* [Qemu-devel] xhci migration breakage
@ 2017-03-30 12:23 Dr. David Alan Gilbert
2017-03-30 14:10 ` Gerd Hoffmann
0 siblings, 1 reply; 5+ messages in thread
From: Dr. David Alan Gilbert @ 2017-03-30 12:23 UTC (permalink / raw)
To: kraxel; +Cc: qemu-devel
Hi Gerd,
2.9 seems to have an xhci migration breakage, I've bisected it
down to:
commit ddb603ab6c981c1d67cb42266fc700c33e5b2d8f
Author: Gerd Hoffmann <kraxel@redhat.com>
Date: Mon Jan 30 16:36:46 2017 +0100
xhci: don't kick in xhci_submit and xhci_fire_ctl_transfer
I guess maybe there's a kick needed pre/post migrate?
(it's https://bugzilla.redhat.com/show_bug.cgi?id=1436616 )
The symptoms on the destination are that the qemu prints:
qemu-kvm: usb-msd: Bad signature 53425300
and the guest sees:
xhci_hcd 0000:00:06.0: WARN Event TRB for slot 1 ep 0 with no TDs queued?
xhci_hcd 0000:00:06.0: WARN Event TRB for slot 1 ep 2 with no TDs queued?
xhci_hcd 0000:00:06.0: WARN Event TRB for slot 1 ep 3 with no TDs queued?
and never gets any more IO on the USB disk.
Any ideas?
Dave
--
Dr. David Alan Gilbert / dgilbert@redhat.com / Manchester, UK
^ permalink raw reply [flat|nested] 5+ messages in thread
* Re: [Qemu-devel] xhci migration breakage
2017-03-30 12:23 [Qemu-devel] xhci migration breakage Dr. David Alan Gilbert
@ 2017-03-30 14:10 ` Gerd Hoffmann
2017-03-30 17:42 ` Dr. David Alan Gilbert
0 siblings, 1 reply; 5+ messages in thread
From: Gerd Hoffmann @ 2017-03-30 14:10 UTC (permalink / raw)
To: Dr. David Alan Gilbert; +Cc: qemu-devel
Hi,
> I guess maybe there's a kick needed pre/post migrate?

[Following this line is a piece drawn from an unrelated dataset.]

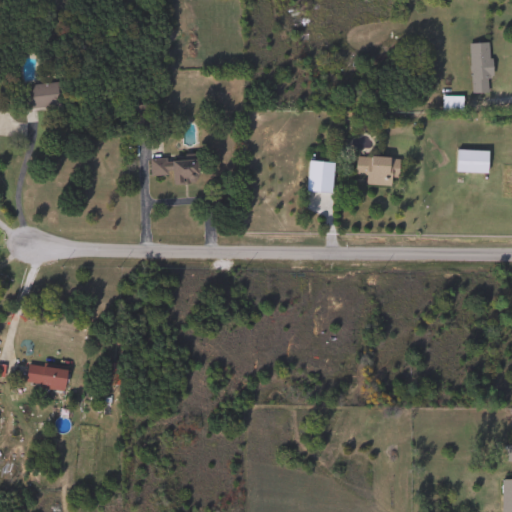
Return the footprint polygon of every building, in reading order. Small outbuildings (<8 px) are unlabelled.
[(466,43),(486,43),(487,93),(467,93),(466,43)] [(58,106),(20,109),(18,85),(56,83),(58,106)] [(484,151),(484,173),(452,173),(452,151),(484,151)] [(396,158),(395,179),(391,179),(391,185),(362,184),(362,175),(352,175),(352,156),(396,158)] [(170,184),(169,175),(146,176),(145,159),(194,157),(195,183),(170,184)] [(319,179),(303,179),(303,161),(319,161),(319,179)] [(64,369),(61,390),(21,384),(24,363),(64,369)] [(503,444),(511,444),(511,462),(503,462),(503,444)]
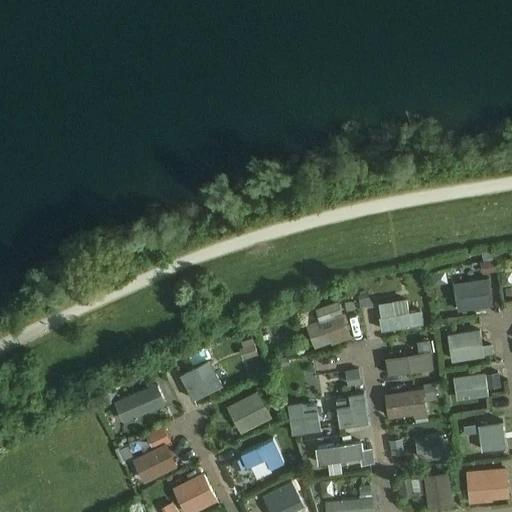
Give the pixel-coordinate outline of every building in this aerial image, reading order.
[(491,275),(455,280),(459,307),(495,302),(491,275)] [(367,317),(378,315),(374,291),(362,294),(367,317)] [(320,346),(353,335),(342,299),(320,306),(324,321),(314,325),(320,346)] [(380,302),(385,328),(426,321),(424,307),(399,312),(397,299),(380,302)] [(455,360),(488,354),(482,327),(450,334),(455,360)] [(247,359),(263,354),(256,333),(241,338),(247,359)] [(431,349),(391,354),(393,375),(433,370),(431,349)] [(226,384),(214,358),(183,373),(195,399),(226,384)] [(349,381),(364,379),(362,365),(347,367),(349,381)] [(503,383),(503,369),(490,369),(490,384),(503,383)] [(492,394),(488,372),(455,376),(458,399),(492,394)] [(155,382),(115,401),(124,420),(165,401),(155,382)] [(430,414),(426,388),(391,394),(396,420),(430,414)] [(274,416),(261,390),(231,404),(244,431),(274,416)] [(340,396),(344,424),(372,420),(368,391),(340,396)] [(295,433),(325,428),(319,397),(290,402),(295,433)] [(511,432),(511,418),(471,425),(473,439),(511,432)] [(449,453),(446,433),(419,437),(422,457),(449,453)] [(394,452),(407,451),(406,435),(393,436),(394,452)] [(287,461),(276,438),(245,453),(251,465),(267,458),(271,468),(287,461)] [(320,447),(322,462),(375,454),(372,439),(320,447)] [(168,440),(137,456),(149,480),(180,464),(168,440)] [(511,495),(511,491),(510,467),(471,470),(473,499),(511,495)] [(455,502),(451,471),(429,473),(433,505),(455,502)] [(205,472),(175,487),(187,511),(194,511),(218,500),(205,472)] [(402,492),(423,491),(422,474),(401,476),(402,492)] [(311,511),(295,479),(266,494),(274,511),(311,511)] [(328,500),(329,511),(376,511),(375,496),(328,500)] [(157,511),(182,511),(176,498),(155,508),(157,511)]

Sure, but it is there already (post_load arms kick_timer for active
endpoints), so it isn't *that* simple.
Looking at this I have no idea offhand, guess I have to schedule some
debugging for tomorrow. Keep me posted in case you continue digging.
cheers,
Gerd
^ permalink raw reply [flat|nested] 5+ messages in thread
* Re: [Qemu-devel] xhci migration breakage
2017-03-30 14:10 ` Gerd Hoffmann
@ 2017-03-30 17:42 ` Dr. David Alan Gilbert
2017-03-31 5:45 ` Gerd Hoffmann
0 siblings, 1 reply; 5+ messages in thread
From: Dr. David Alan Gilbert @ 2017-03-30 17:42 UTC (permalink / raw)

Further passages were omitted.